━━ Provided information

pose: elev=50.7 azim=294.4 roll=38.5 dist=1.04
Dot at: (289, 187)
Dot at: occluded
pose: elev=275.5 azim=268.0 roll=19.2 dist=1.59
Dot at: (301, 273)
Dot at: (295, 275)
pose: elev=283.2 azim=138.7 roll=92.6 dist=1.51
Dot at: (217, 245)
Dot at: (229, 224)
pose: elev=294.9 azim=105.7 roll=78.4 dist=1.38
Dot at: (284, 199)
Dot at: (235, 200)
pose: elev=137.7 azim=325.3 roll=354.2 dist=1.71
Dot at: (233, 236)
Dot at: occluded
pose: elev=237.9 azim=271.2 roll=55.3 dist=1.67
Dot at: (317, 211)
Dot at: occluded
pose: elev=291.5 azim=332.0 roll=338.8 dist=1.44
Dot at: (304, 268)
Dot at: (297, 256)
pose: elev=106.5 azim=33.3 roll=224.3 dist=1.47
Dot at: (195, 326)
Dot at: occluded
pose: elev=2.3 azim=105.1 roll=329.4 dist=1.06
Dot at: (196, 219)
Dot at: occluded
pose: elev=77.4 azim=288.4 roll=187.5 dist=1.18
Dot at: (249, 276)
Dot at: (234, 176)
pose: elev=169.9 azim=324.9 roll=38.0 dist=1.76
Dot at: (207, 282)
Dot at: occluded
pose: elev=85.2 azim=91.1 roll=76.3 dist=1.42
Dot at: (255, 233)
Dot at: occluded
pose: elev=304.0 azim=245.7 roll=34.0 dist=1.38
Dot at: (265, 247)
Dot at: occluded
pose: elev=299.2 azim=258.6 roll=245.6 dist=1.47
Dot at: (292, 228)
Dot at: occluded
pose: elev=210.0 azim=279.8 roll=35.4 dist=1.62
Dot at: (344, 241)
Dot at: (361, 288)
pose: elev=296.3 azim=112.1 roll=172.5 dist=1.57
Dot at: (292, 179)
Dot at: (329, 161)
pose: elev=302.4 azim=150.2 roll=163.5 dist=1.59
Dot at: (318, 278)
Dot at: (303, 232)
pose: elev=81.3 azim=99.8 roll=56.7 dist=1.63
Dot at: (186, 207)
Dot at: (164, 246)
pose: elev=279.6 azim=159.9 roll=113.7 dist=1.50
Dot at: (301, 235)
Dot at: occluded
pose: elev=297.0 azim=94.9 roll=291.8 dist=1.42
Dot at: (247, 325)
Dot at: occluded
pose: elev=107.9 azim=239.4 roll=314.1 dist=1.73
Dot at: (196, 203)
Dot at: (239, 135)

━━━━

#### Exercise requirements:
Render the listing as a Markdown table with columns "Row" and "Line". Start at the line containing "pose: elev=279.6 azim=159.9" and go through the last line of the listing, giving only those lines and omitting any blank ones.

#### Exercise output:
| Row | Line |
|---|---|
| 1 | pose: elev=279.6 azim=159.9 roll=113.7 dist=1.50 |
| 2 | Dot at: (301, 235) |
| 3 | Dot at: occluded |
| 4 | pose: elev=297.0 azim=94.9 roll=291.8 dist=1.42 |
| 5 | Dot at: (247, 325) |
| 6 | Dot at: occluded |
| 7 | pose: elev=107.9 azim=239.4 roll=314.1 dist=1.73 |
| 8 | Dot at: (196, 203) |
| 9 | Dot at: (239, 135) |